The parents of those children need to be allowed to marry so the children can have legally married parents. Bill C-38 would ensure those children are equal, not second class citizens. The bill would ensure that a minority group will have equality under the law.
In a country like Canada, which is made up of diverse races, ethnicities, religions, languages, and colour, it is extremely important to ensure minorities are not crushed under majority rule. Minorities need to have a sense that they belong, that they are respected and that they are equal in every way under the law. The state should have no ability to discriminate in terms of its legal apparatus unless allowing people equality would harm society as a whole.
We know that heterosexual marriages will not suddenly end because same sex couples marry. We are just extending the legal ability for same sex couples to do the kinds of things that we all want to do when we love and are committed to each other. We want to ensure that in the eyes of society same sex couples are deemed to be equal and are living in a conjugal relationship that is secure and strong. We want to ensure that their friends and their community can celebrate with them.
The religious component of marriage only came about, if anyone had bothered to do the research, in the council of Trent in 1563 when marriage was solemnized as a religious institution. It has only been since then that we have had religious marriage.
Clause 2 and the amendments that were made by committee would ensure that religious organizations do not have to marry people if they do not wish to do so because of a couple's sexual orientation.
I was on the justice committee and we travelled across the country and discussed this issue. Many religions want to do this and many do not. Which religion is the state to agree with? Do we support one religion over all others or do we continue to allow religious organizations to be free to behave in a manner that they think is important when anyone tries to interfere in that religion's dogma or institution?
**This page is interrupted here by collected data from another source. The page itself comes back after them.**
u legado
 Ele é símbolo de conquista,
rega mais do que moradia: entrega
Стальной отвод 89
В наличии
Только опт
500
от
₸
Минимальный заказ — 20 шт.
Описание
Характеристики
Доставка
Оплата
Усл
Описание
We are finally allowing same sex couples to be equal under the law to other people who live in a committed relationship. We are allowing them to sign a civil contract indicating that they can share property and have all the same rights and responsibilities as heterosexual couples. The children of that relationship would have true equality under the law. Parents would be able to hand down property, as they did in the days of ancient Rome, to their legal and rightful heirs. People will have custody of those children and share that custody if the marriage should break down. This issue is all about the law.
In this country of diversity, it is important that we look to the rule of law. Today we know that almost 90% of Canadians who wish to be married can be married as same sex couples. We are denying that right to 10% just because of the province in which they happen to live. The federal government cannot allow that to happen. We are responsible for the definition of marriage. We cannot define it so that 10% of Canadians cannot participate by an accident of geography.
I support Bill C-38 which is about equality. Finally, gays and lesbians will be able to hold their heads up high and be full citizens within Canada.